Some XP installations have CT on by default, and IE 7 forced on CT system-wide. So you're really looking at a subset of XP users who are using IE6, so that would be less than 20% of Web surfers*.
Yup. And it's too bad on them, unfortunately. I was a corporate network admin, and people do not like change. Even if it means staying UGLY.
This is typography as applied science.
>Should also mention that your 50% estimate is a little high.
Wiki says XP's over 58%.
So how do 38% of XP users get CT by default, IE7 does this automatically?
The point being, for tree-saving, one should not neglect any fifth of the market. We read when we build @fontfaced sites for Mr. Zeldman, and MIT that these users not only can't read too well, but they can write.

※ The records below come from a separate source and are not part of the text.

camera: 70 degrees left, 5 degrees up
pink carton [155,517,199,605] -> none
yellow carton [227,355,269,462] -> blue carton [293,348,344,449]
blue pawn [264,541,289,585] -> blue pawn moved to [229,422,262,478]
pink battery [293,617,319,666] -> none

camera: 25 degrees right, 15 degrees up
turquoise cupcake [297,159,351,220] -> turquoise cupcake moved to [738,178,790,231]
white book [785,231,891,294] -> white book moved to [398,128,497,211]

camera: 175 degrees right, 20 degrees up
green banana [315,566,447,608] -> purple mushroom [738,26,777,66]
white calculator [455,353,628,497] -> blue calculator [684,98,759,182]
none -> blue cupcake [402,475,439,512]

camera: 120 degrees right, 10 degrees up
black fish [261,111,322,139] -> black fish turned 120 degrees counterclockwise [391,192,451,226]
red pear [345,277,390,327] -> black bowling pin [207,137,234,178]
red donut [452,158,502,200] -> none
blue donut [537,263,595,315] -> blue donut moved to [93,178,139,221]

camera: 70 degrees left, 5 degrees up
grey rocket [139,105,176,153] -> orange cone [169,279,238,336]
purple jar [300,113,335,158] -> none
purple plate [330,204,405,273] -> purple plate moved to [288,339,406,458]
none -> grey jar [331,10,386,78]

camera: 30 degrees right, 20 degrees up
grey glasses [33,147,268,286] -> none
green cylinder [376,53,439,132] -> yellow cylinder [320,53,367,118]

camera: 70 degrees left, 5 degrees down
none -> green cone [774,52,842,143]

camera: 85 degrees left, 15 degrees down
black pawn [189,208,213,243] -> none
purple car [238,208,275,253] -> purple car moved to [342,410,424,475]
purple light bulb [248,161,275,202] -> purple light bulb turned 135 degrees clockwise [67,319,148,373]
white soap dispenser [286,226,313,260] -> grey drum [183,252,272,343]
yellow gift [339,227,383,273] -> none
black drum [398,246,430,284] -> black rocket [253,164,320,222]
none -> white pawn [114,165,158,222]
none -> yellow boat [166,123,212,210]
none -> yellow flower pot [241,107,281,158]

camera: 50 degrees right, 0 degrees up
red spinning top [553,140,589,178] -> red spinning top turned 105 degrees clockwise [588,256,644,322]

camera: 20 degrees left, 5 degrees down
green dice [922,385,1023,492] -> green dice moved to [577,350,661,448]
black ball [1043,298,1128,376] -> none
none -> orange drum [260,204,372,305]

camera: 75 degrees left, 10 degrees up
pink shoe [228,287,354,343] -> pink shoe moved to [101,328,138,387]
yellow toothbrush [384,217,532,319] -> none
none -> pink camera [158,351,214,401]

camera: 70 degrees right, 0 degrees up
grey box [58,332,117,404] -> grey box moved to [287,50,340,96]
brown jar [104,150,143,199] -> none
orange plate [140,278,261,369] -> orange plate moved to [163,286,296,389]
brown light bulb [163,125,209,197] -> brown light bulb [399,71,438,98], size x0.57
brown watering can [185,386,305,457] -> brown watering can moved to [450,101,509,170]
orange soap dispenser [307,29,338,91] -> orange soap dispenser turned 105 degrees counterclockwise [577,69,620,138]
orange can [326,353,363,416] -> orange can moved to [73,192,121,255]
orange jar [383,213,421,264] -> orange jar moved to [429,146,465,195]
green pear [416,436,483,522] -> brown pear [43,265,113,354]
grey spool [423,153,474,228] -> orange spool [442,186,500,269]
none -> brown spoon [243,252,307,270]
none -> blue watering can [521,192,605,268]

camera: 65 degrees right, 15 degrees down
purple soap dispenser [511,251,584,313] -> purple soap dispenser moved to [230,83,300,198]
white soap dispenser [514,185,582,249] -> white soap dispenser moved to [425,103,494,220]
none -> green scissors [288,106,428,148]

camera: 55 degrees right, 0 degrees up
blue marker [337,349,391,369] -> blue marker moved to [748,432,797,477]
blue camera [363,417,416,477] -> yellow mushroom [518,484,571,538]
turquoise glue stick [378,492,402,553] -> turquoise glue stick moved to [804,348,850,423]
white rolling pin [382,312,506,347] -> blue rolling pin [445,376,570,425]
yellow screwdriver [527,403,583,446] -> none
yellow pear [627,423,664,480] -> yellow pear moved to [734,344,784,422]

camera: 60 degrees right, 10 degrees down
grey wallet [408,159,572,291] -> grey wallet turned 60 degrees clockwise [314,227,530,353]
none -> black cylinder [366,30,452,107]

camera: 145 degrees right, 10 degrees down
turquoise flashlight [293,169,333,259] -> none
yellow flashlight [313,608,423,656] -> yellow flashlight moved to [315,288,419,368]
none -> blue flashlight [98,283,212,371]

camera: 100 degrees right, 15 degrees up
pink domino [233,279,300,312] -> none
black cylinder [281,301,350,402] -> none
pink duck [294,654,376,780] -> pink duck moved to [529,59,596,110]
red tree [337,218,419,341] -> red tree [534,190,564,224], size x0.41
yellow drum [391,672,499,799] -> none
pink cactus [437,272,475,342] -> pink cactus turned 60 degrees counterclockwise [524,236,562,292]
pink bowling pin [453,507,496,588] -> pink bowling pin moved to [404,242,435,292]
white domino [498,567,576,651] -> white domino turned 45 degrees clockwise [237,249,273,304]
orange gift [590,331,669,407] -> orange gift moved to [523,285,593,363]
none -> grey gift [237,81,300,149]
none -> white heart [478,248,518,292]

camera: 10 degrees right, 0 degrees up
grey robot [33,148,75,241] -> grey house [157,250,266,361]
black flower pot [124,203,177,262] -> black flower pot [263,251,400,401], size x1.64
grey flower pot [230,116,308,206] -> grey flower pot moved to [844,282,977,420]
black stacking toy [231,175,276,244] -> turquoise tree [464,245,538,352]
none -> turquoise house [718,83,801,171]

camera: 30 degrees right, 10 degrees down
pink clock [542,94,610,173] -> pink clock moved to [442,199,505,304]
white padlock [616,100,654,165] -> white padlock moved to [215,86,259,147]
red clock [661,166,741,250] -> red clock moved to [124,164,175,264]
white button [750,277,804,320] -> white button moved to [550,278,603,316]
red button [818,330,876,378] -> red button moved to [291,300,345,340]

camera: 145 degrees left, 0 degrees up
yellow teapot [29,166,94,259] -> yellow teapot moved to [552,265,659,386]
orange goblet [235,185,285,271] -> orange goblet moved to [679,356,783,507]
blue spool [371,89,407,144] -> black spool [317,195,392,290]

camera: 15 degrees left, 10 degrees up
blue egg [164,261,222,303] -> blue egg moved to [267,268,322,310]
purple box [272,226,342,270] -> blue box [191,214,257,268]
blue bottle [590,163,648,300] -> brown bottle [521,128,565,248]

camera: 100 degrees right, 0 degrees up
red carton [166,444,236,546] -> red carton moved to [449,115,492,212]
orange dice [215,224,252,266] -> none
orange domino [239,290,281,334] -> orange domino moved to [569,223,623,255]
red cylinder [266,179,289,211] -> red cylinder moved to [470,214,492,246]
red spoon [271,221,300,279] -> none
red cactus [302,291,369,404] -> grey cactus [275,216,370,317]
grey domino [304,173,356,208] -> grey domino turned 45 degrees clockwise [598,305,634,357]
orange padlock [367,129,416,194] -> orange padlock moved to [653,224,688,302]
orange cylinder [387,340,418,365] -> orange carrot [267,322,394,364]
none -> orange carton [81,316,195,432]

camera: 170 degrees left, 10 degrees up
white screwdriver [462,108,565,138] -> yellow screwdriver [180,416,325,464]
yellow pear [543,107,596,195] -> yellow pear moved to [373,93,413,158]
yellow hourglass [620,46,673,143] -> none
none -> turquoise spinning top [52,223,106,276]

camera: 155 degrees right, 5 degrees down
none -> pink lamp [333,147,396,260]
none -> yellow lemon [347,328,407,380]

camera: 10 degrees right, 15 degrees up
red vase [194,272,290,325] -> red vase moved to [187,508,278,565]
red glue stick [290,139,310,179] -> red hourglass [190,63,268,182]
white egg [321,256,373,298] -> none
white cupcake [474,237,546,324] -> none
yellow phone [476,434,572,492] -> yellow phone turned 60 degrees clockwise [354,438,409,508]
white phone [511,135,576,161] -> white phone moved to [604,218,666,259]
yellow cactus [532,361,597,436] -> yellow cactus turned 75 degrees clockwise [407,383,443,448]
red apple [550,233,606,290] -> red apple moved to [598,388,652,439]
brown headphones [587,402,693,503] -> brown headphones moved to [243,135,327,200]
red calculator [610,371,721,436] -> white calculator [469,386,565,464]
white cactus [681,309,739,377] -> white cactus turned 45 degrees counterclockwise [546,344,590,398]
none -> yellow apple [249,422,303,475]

> IE7 does this automatically?
Yes, it was quite controversial decision at the time. Bing "IE7 forcing ClearType" or similar for some of the reaction.
>They already have! sent mankind one of their own to run things typographic at MS.
Oaky Elmhurst? He's in charge. Yikes!
I thought Erik Spiekermann already solved this problem with FF Mt?
The article implies ("ink is $10,000 a gallon" & it talks of ink not toner) that they are using inkjet. But at the same time it says student are printing emails--doubtful that they use inkjets in the lab.
Century Gothic--those old enough to remember will feel like they are back in the 70s, man.
I put on a white lab coat and scurried back and forth through some corridors. I can prove, beyond any doubt that this font uses less ink than Century Gothic.
A couple of follow-ups
This NPR piece featuring Mark Simonson... http://www.npr.org/templates/player/mediaPlayer.html?action=1&t=1&islist...
And this AP piece... http://www.google.com/hostednews/ap/article/ALeqM5hvRjCnBXUVA3MsqEEexz49...
Circus came to town. You don't get a chance to be in the side show every day. ;-)
The best thing about this story is that it makes ordinary folks question the defaults. And it's nice to see the circus evolve beyond the one-trick-pony of Century Gothic into the realm of readability, on-screen reading and paper usage.